NEW YORK ( TheStreet) -- Hain Celestial's (HAIN - Get Report) shares were surging, up 10.3% to $95.85 by midday Wednesday, as Wall Street cheered the organic and natural food company's better-than-expected guidance for next year, despite concerns over the acquisitive company's organic growth potential.
"Our growth is not just coming from acquisitions, it's coming from existing brands and we'll continue to do that," Chairman and CEO Irwin Simon said on Hain Celestial's earnings call earlier Wednesday.
Hain Celestial, based in Lake Success, N.Y. said Wednesday it expects annual EPS between $3.72 and $3.90 a share for fiscal 2015. Net sales were forecasted to range between $2.725 billion and $2.8 billion. Consensus estimates as tallied by Thomson Reuters had called for fiscal 2015 EPS of $3.73 on revenue of $2.51 billion.
For its fiscal fourth quarter, Hain Celestial reported adjusted earnings of 90 cents a share from continuing operations. Net income for the three months ending June 30 was $35.7 million, or 70 cents a share, compared to $25.9 million, or 53 cents a share in last year's quarter. Net sales rose 26% over the year earlier quarter to $584 million.
"We think we're pretty well-positioned to continue to drive strong organic growth" in the mid-to-high single digits fueled by the fast-growing snack category, tea and personal care, for instance, said John Carroll, CEO of Hain's Celestial U.S. business on the company's fourth-quarter earnings call.
That said Simon sees more potential for acquisitions, particularly in categories such as yogurt and "meat free," however future acquisitions will likely be of smaller companies.
"If you're asking me if [there is a] $1 billion acquisition out there to do, the answer is no," Simon said in answer to an analyst's question on the call.
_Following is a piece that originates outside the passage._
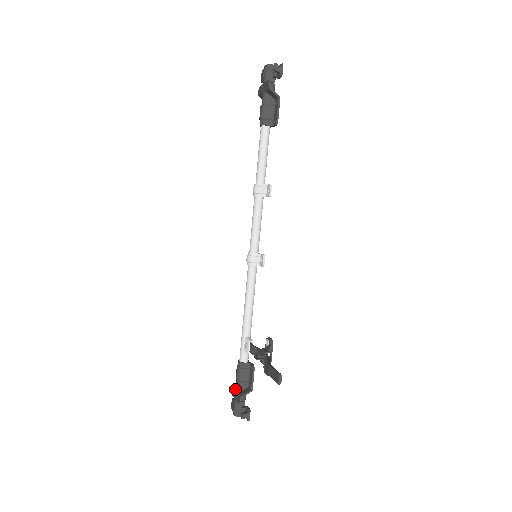
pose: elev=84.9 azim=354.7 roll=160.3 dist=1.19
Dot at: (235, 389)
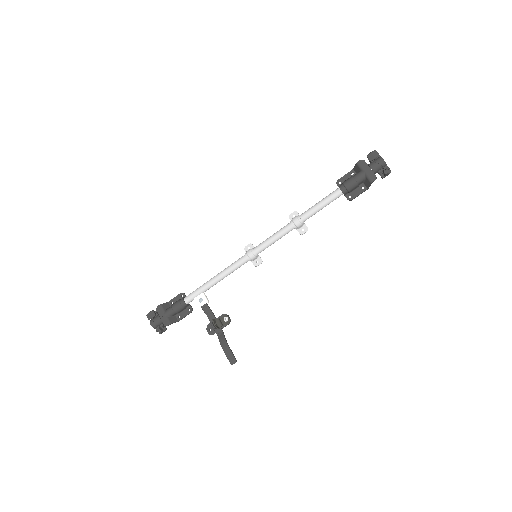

There is opportunity for the company to buy smaller companies -- in the range of $7 million to $20 million -- that are struggling to compete in the natural and organic industries. By putting them through the Hain infrastructure "they could be $100 million brands," he said.
"I still continue to see the fresh category ... where there is good opportunity for growth," Simon said. "I still think there is a big opportunity in meat free. ... There's so many opportunities in the yogurt category."
The natural and organic food company operates roughly 45 brands, according to a quick count on its Web site. Hain Celestial has been an acquisitive company. In fiscal 2014 alone, the company has acquired Tilda Limited, a Basmati and specialty rice product company in the Middle East and Europe, with plans to expand the brand to the U.S. It also purchased Rudi's Organic Bakery, a Boulder, Colo.-based organic and gluten-free bakery, for $61.3 million. Last month, the company purchased the remaining interest it did not already own of Hain Pure Protein, an organic poultry company, from Pegasus Capital Advisors for $40 million.